What is incentive amount?

A

The higher the amount of incentive, the greater the motivation for the behaviour.

24
Q

Deci and Ryan have conceptualised extrinsic and intrinsic motivation on opposite ends of a continuum - explain?

A

Externally-motivated behaviour: performing the behaviour for rewards or to avoid punishment (e.g., I go to work for the money).

Introjected motivation: internalising reasons for behaviour from rewards and punishments to shame and guilt (e.g., I go to work because I would feel ashamed and guilty if I didn’t).

Identified regulation: the outcome of the behaviour is valued or useful to the person (I go to work because it is good experience for me to put on my CV).

Integrated regulation: the behaviour is now part of the person’s self concept: I go to work because that’s what I do; I’m a clinical psychologist.

Intrinsically motivated behaviour: the individual derives pleasure just from performing the behaviour. I go to work as a clinical psychologist because I love it and it makes me happy.

25
Q

Can behaviour be both intrinsically and extrinsically motivated at the same time?

A

Yes. I go to work because I love being a clinical psychologist but I also get paid for it.

26
Q

What happens when people attribute behaviour to external rewards, rather than intrinsic motivation?

A

A series of studies by Deci and Ryan showed that when both extrinsic and intrinsic motivation were involved in a task, what ultimately determined performance on the task was the extent to which the individual thought that the external rewards were related to the task. If the person attributed their performance on the task to the receipt of the reward, then intrinsic motivation declined and the behaviour would not be performed in the absence of the reward.

Wiersma (1992) showed that while extrinsic rewards can undermine intrinsic interest, they can increase performance.

27
Q

What are the different types of intrinsic motivation?

A

Social: sense of belonging or imitation of a role model

Biological: increase or decrease arousal, activate senses, decrease hunger, thirst - maintain homeostasis

Cognitive: maintain interest, develop meaning or understanding, remove doubt or risk, solve a problem, make a decision

Affective: feel good, stop feeling bad, feel safe, increase self-esteem, maintain optimism and enthusiasm

Conative: achieve our goals or dreams, maintain self-efficacy, take control of one’s life

Spiritual: understand one’s purpose in life, connect to the ultimate unknown

28
Q

What is LA Level of Aspiration?

A

LA Level of Aspiration is what one would like to attain. I would like to attain a HD in PSY2020.

10 to 25% probability

29
Q

What is LE Level of Expectation?

A

LE Level of Expectation is what I expect to attain. I think I will end up with an A in PSY2020.

50% probability

30
Q

LE and LA

A

LA and LE change with actual performance as we adjust our aspirations and expectations with performance feedback

LE is more sensitive to changes

LA vs LE = “performance discrepancy”

Performance discrepancy may be a better motivator than the goal itself

High LA and LE can increase performance

31
Q

What is an nAch person?

A

nAch = Need for Achievement

McClelland believed that people’s score on nAch predicted their occupational choice. nAch-ers tend to choose entrepreneurial/business jobs.

nAch-ers are motivated by success as a frame of reference; they have a high need for achievement.

nAch-ers set moderate goals and need concrete, rapid feedback of success. Careers in science and teaching offer a different kind of feedback and rewards and are not so attractive to nAch types.

32
Q

What is an fF person?

A

fF = Fear of Failure

People high on fF are motivated to avoid failure, rather than achieve success (like nAch people).

People high in fF will choose easy tasks with a high probability of success, or very hard tasks about which the failure might be excused.

33
Q

How does McClelland test for nAch and fF?

A

He used Murray’s Thematic Apperception Test (TAT).

34
Q

What is EU?

A

EU = Expected Utility.

Decision theory states that people will choose the option with the highest EU. The higher the EU, the higher the motivation to pursue the option.

EU = value of outcome x probability of achieving success.

* **TASKS AND EXERCISES**
1. Answer these questions using the flashcards on motivation.
(a) According to Wiersma (1992), what can extrinsic rewards increase?
(b) Which test did McClelland use to test for nAch and fF?
(c) Which is more sensitive to changes, LA or LE?
2. Extract the passage of the flashcards on motivation from "fF = Fear of" up to and including "might be excused.".

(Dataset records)
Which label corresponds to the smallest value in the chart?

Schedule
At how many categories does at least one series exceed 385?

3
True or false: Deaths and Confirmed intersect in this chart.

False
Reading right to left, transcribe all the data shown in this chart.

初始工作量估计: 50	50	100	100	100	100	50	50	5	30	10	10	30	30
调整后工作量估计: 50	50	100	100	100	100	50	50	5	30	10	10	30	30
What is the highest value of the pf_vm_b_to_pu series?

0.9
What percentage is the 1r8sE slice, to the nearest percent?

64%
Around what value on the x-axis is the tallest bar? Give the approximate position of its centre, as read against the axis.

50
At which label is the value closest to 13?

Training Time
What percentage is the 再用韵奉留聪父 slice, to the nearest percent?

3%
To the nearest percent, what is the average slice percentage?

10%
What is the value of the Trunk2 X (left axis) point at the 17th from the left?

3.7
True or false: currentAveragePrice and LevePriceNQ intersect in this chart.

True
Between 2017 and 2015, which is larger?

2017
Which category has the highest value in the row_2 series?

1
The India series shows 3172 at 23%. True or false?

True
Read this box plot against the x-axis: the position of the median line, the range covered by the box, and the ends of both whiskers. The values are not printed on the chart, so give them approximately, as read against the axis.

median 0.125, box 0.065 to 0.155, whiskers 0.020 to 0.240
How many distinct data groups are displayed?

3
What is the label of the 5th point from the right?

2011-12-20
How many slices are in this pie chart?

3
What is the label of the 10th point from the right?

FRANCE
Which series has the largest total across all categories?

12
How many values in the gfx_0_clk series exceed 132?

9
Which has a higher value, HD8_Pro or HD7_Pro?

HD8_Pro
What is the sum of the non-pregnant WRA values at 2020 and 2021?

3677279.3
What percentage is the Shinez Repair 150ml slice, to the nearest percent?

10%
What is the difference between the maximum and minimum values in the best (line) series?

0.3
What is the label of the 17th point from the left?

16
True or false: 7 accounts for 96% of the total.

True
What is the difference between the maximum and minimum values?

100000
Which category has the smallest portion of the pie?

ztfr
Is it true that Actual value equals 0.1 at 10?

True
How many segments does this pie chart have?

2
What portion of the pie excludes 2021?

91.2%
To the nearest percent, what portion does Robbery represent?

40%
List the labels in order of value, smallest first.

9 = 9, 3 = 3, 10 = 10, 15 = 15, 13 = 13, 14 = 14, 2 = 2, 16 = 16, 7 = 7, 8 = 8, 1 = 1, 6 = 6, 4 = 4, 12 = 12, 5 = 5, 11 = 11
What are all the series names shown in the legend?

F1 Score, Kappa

* **SOLUTIONS PER TASK**
1.
(a) Performance.
(b) Murray's Thematic Apperception Test (TAT).
(c) LE.

2.
fF = Fear of Failure

People high on fF are motivated to avoid failure, rather than achieve success (like nAch people).

People high in fF will choose easy tasks with a high probability of success, or very hard tasks about which the failure might be excused.